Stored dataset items
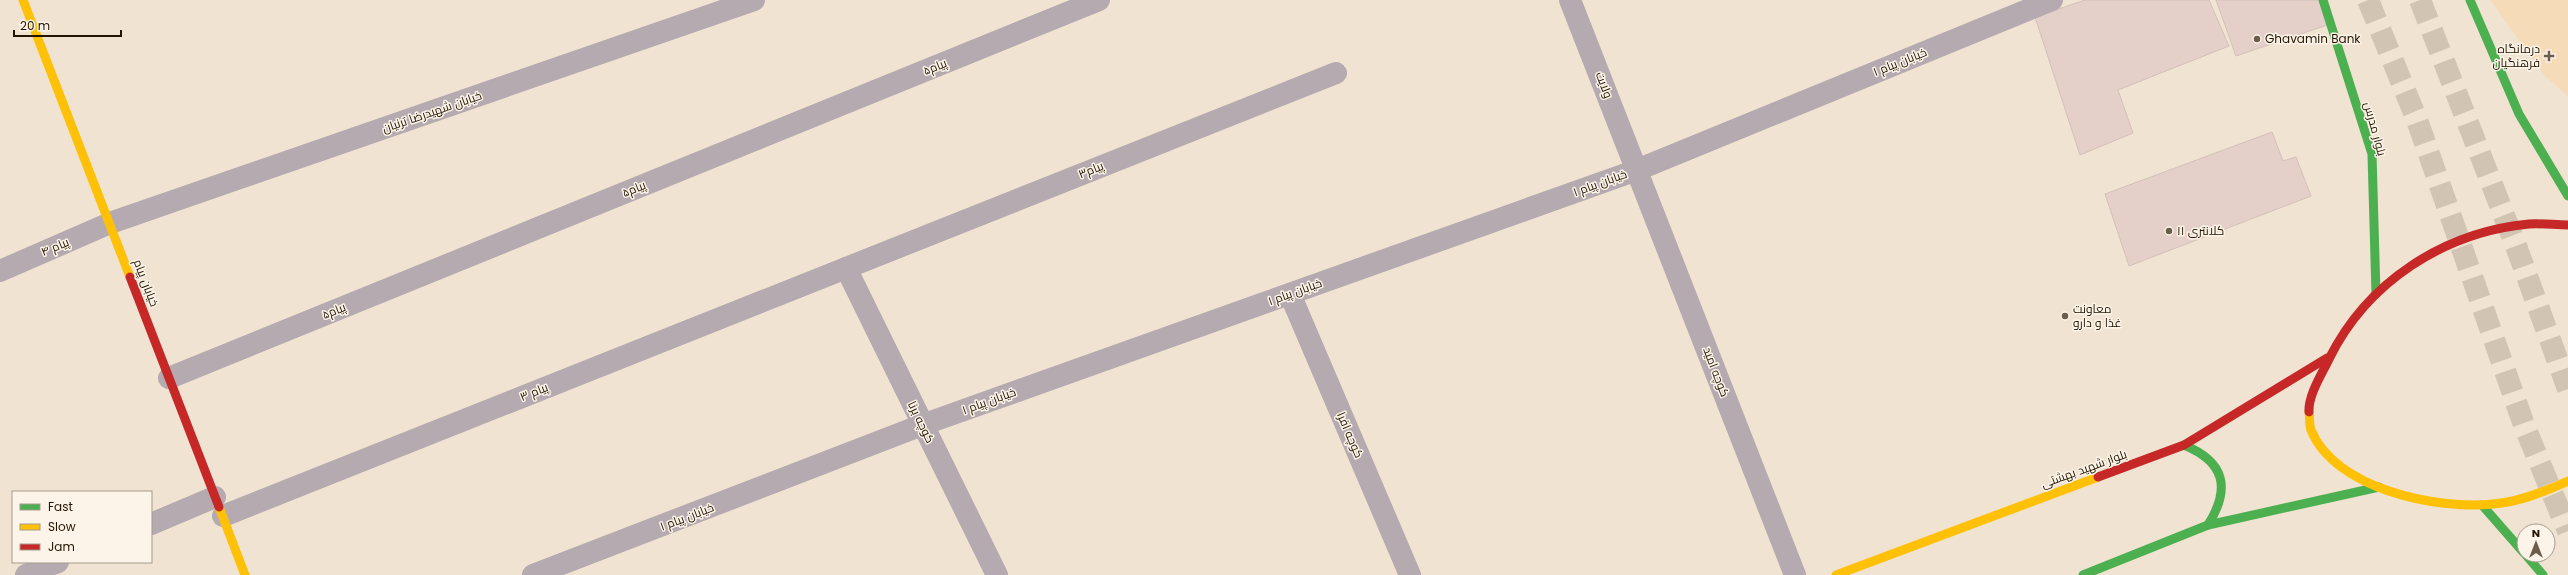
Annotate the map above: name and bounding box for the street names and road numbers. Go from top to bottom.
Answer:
street label: خیابان پیام ۱ [1870,43,1930,81]
street label: پیام۵ [920,54,950,80]
street label: ولایت [1592,69,1617,101]
street label: خیابان شهیدرضا ترنیان [380,87,484,137]
street label: بلوار مدرس [2360,100,2391,158]
street label: پیام۳ [1076,157,1107,183]
street label: خیابان پیام ۱ [1570,165,1630,201]
street label: پیام۵ [619,176,649,202]
street label: پیام ۴ [38,233,73,261]
street label: خیابان پیام [129,257,163,309]
street label: خیابان پیام ۱ [1265,274,1325,310]
street label: پیام۵ [319,298,349,324]
street label: کوچه امید [1698,344,1734,400]
street label: پیام ۳ [517,378,552,406]
street label: خیابان پیام ۱ [959,383,1019,419]
street label: کوچه برنا [903,398,939,446]
street label: کوچه افرا [1332,409,1368,461]
street label: بلوار شهید بهشتی [2039,445,2129,492]
street label: خیابان پیام ۱ [657,498,717,536]

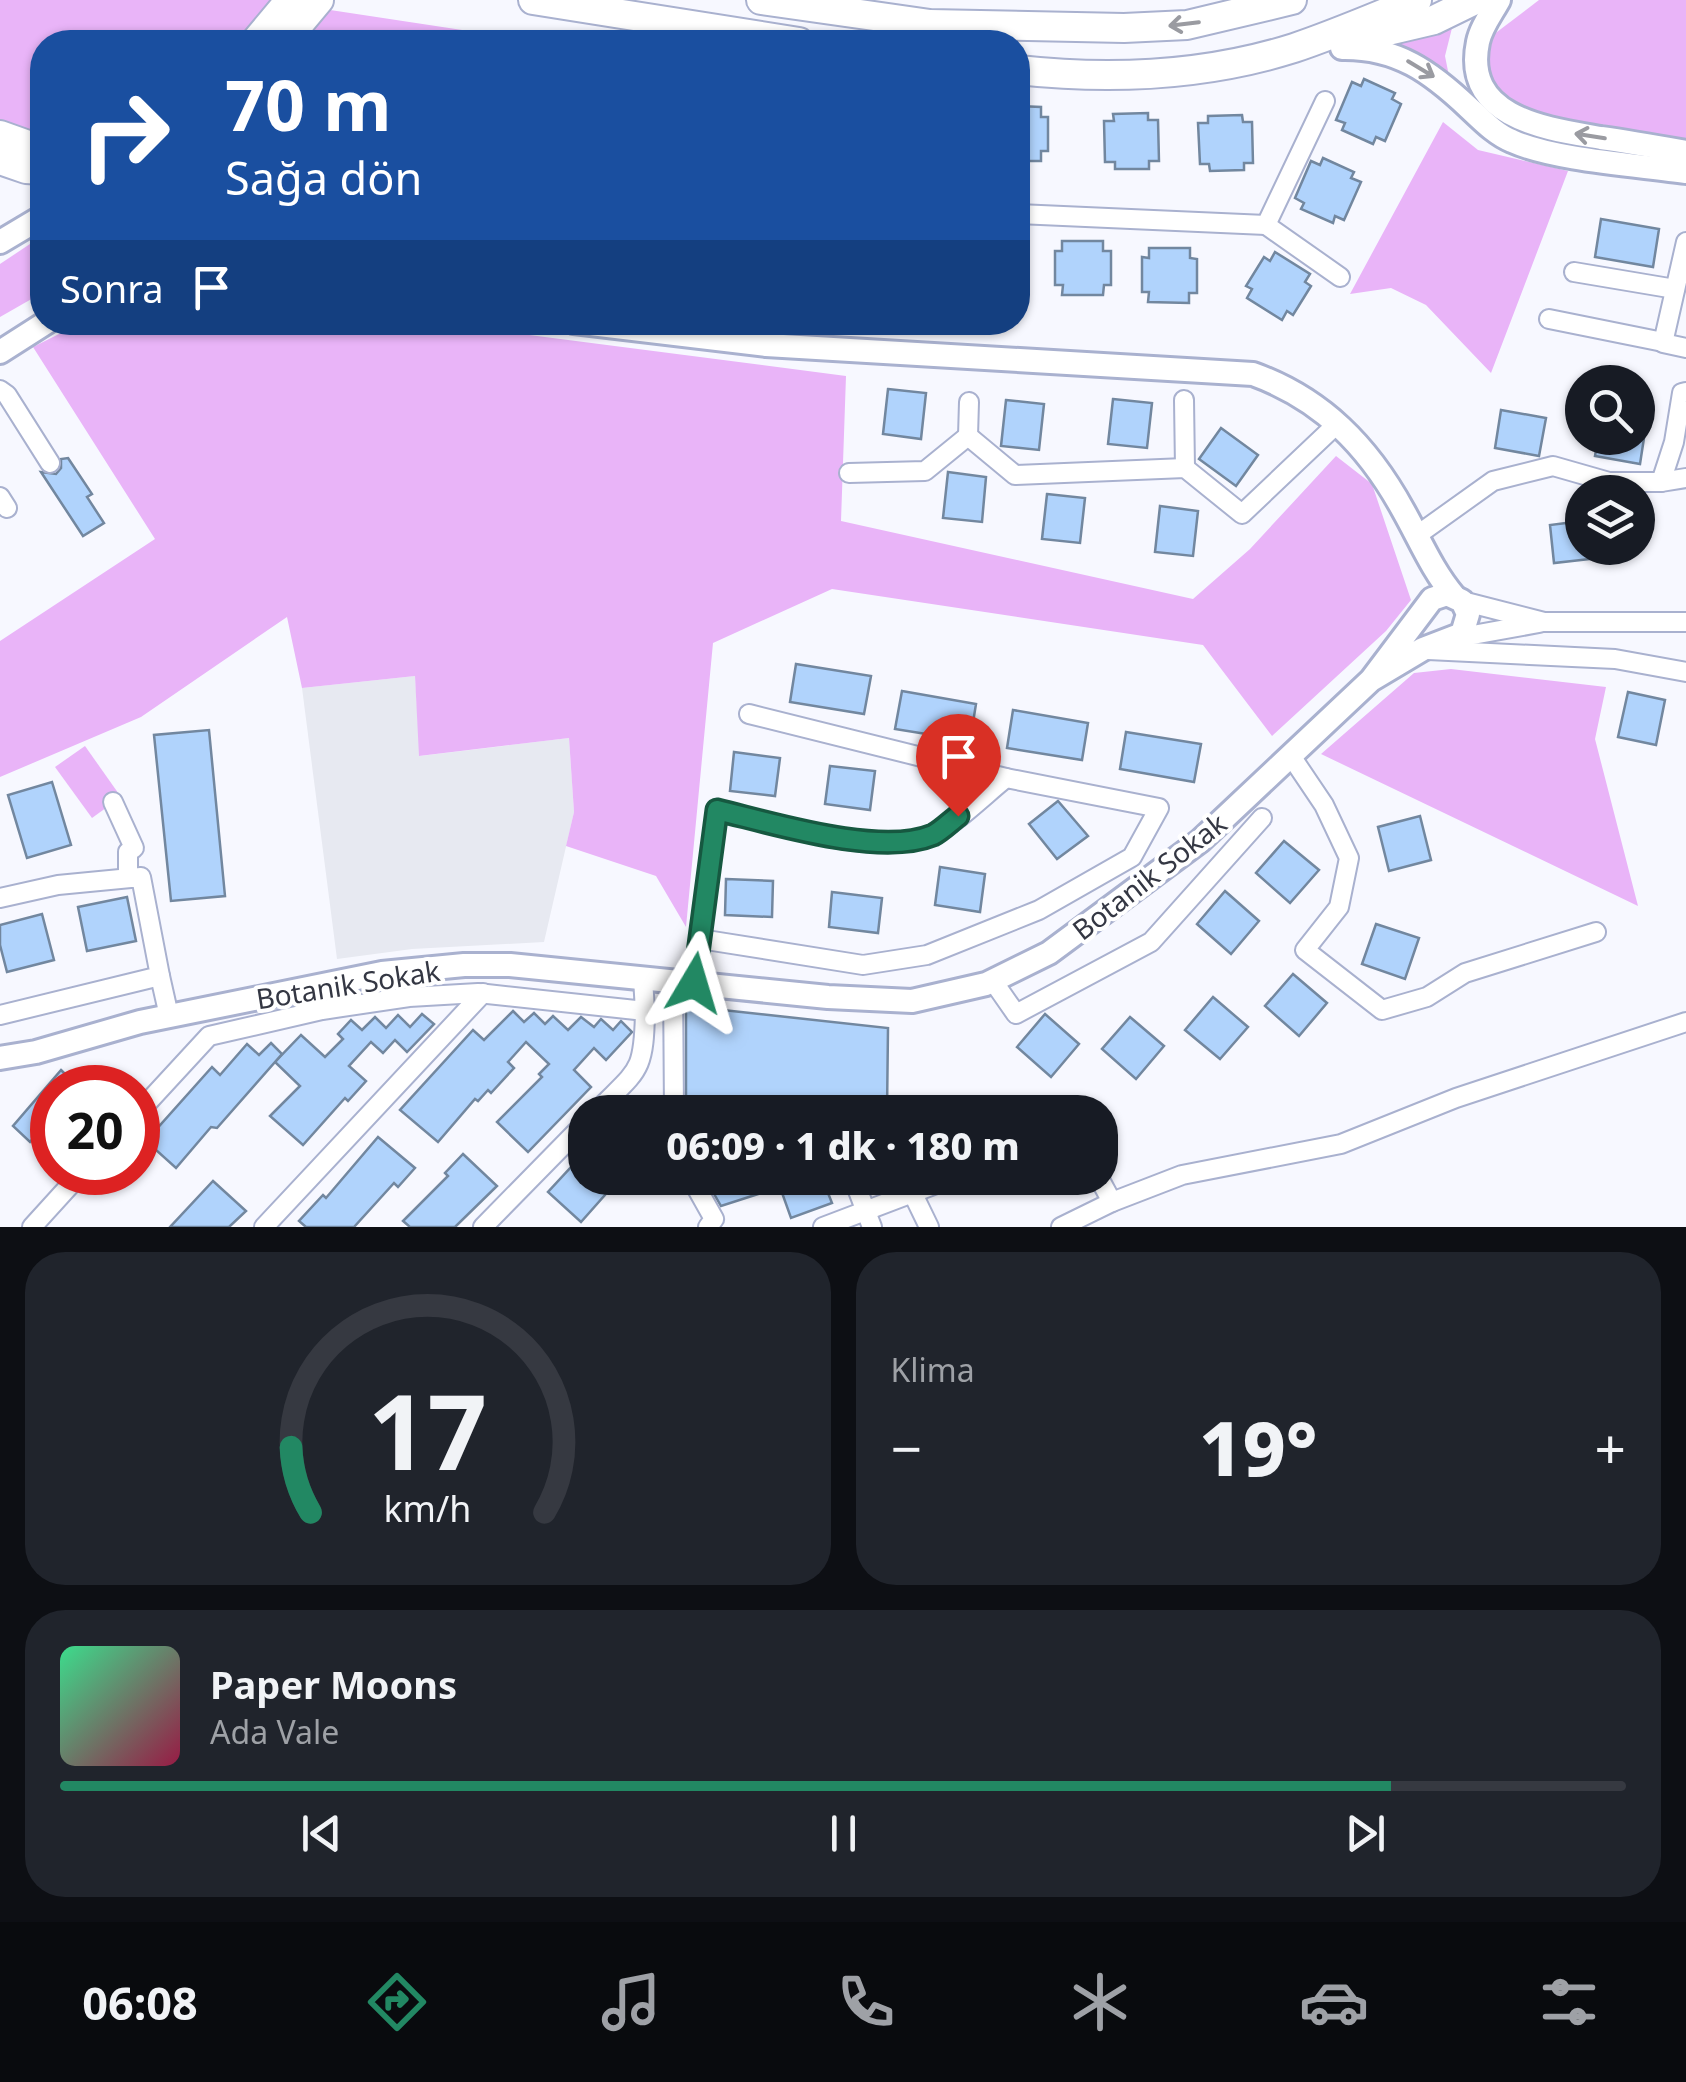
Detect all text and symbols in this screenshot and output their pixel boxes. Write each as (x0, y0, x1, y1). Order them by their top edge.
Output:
one-way arrow (1168, 15, 1200, 34)
text: 70 m (225, 56, 392, 152)
one-way arrow (1406, 59, 1435, 79)
icon: right (60, 70, 190, 200)
one-way arrow (1574, 126, 1607, 145)
text: Sağa dön (225, 147, 422, 208)
icon: arrive (184, 260, 239, 315)
text: Sonra (60, 262, 164, 314)
map controls (1565, 365, 1655, 565)
button: search (1565, 365, 1655, 455)
button: layers (1565, 475, 1655, 565)
pin (916, 714, 1001, 817)
icon: arrive (931, 729, 986, 784)
street label: Botanik Sokak (1064, 804, 1234, 948)
position arrow (642, 931, 746, 1035)
street label: Botanik Sokak (253, 951, 443, 1017)
speed limit sign: 20 (30, 1065, 160, 1195)
text: 06:09 · 1 dk · 180 m (666, 1119, 1020, 1171)
text: Klima (891, 1348, 975, 1391)
text: 17 (368, 1359, 487, 1500)
text: 19° (1199, 1396, 1317, 1498)
text: − (891, 1410, 922, 1485)
text: + (1595, 1410, 1626, 1485)
text: km/h (384, 1484, 472, 1532)
text: Paper Moons (210, 1658, 457, 1710)
text: Ada Vale (210, 1710, 339, 1753)
icon: previous (294, 1806, 349, 1861)
icon: pause (816, 1806, 871, 1861)
icon: next (1338, 1806, 1393, 1861)
icon: directions (362, 1967, 432, 2037)
icon: music (596, 1967, 666, 2037)
icon: phone (831, 1967, 901, 2037)
icon: climate (1065, 1967, 1135, 2037)
icon: car (1299, 1967, 1369, 2037)
icon: filters (1534, 1967, 1604, 2037)
text: 06:08 (82, 1972, 198, 2033)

#### [What the task requires]
Transcribe all of the records above exactly; no image should appear in what you write.

#### [Result for this exercise]
Annotate the map above: name and bounding box for the street names and road numbers. Go from top to bottom.
Answer:
street label: خیابان پیام ۱ [1870,43,1930,81]
street label: پیام۵ [920,54,950,80]
street label: ولایت [1592,69,1617,101]
street label: خیابان شهیدرضا ترنیان [380,87,484,137]
street label: بلوار مدرس [2360,100,2391,158]
street label: پیام۳ [1076,157,1107,183]
street label: خیابان پیام ۱ [1570,165,1630,201]
street label: پیام۵ [619,176,649,202]
street label: پیام ۴ [38,233,73,261]
street label: خیابان پیام [129,257,163,309]
street label: خیابان پیام ۱ [1265,274,1325,310]
street label: پیام۵ [319,298,349,324]
street label: کوچه امید [1698,344,1734,400]
street label: پیام ۳ [517,378,552,406]
street label: خیابان پیام ۱ [959,383,1019,419]
street label: کوچه برنا [903,398,939,446]
street label: کوچه افرا [1332,409,1368,461]
street label: بلوار شهید بهشتی [2039,445,2129,492]
street label: خیابان پیام ۱ [657,498,717,536]

Detect all text and symbols in this screenshot and output their pixel boxes. Write each as (x0, y0, x1, y1). Order them by their top edge.
Output:
one-way arrow (1168, 15, 1200, 34)
text: 70 m (225, 56, 392, 152)
one-way arrow (1406, 59, 1435, 79)
icon: right (60, 70, 190, 200)
one-way arrow (1574, 126, 1607, 145)
text: Sağa dön (225, 147, 422, 208)
icon: arrive (184, 260, 239, 315)
text: Sonra (60, 262, 164, 314)
map controls (1565, 365, 1655, 565)
button: search (1565, 365, 1655, 455)
button: layers (1565, 475, 1655, 565)
pin (916, 714, 1001, 817)
icon: arrive (931, 729, 986, 784)
street label: Botanik Sokak (1064, 804, 1234, 948)
position arrow (642, 931, 746, 1035)
street label: Botanik Sokak (253, 951, 443, 1017)
speed limit sign: 20 (30, 1065, 160, 1195)
text: 06:09 · 1 dk · 180 m (666, 1119, 1020, 1171)
text: Klima (891, 1348, 975, 1391)
text: 17 (368, 1359, 487, 1500)
text: 19° (1199, 1396, 1317, 1498)
text: − (891, 1410, 922, 1485)
text: + (1595, 1410, 1626, 1485)
text: km/h (384, 1484, 472, 1532)
text: Paper Moons (210, 1658, 457, 1710)
text: Ada Vale (210, 1710, 339, 1753)
icon: previous (294, 1806, 349, 1861)
icon: pause (816, 1806, 871, 1861)
icon: next (1338, 1806, 1393, 1861)
icon: directions (362, 1967, 432, 2037)
icon: music (596, 1967, 666, 2037)
icon: phone (831, 1967, 901, 2037)
icon: climate (1065, 1967, 1135, 2037)
icon: car (1299, 1967, 1369, 2037)
icon: filters (1534, 1967, 1604, 2037)
text: 06:08 (82, 1972, 198, 2033)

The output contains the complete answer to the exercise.